- Work item:
Pick out each line with the word "thumb" from the material that follows.

- Material for this exercise:
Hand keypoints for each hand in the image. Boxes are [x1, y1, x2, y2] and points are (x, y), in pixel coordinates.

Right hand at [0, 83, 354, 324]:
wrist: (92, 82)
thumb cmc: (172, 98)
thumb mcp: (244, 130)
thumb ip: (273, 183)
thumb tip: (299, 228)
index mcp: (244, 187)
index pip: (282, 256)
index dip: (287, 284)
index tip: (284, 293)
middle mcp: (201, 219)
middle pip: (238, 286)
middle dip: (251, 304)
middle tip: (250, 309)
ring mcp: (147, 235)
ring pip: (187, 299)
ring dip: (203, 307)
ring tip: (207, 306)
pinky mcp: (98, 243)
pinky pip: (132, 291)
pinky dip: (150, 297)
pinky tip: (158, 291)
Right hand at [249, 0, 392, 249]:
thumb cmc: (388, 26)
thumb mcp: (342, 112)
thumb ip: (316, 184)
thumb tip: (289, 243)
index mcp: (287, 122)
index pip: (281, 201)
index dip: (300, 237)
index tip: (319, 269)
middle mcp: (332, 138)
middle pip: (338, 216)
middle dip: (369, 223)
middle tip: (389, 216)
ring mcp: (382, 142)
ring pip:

- Answer to this exercise:
thumb cmc: (172, 98)
thumb mcp: (244, 130)
thumb ip: (273, 183)
thumb tip: (299, 228)
thumb cmc: (388, 26)
thumb mcp: (342, 112)
thumb ip: (316, 184)
thumb tip: (289, 243)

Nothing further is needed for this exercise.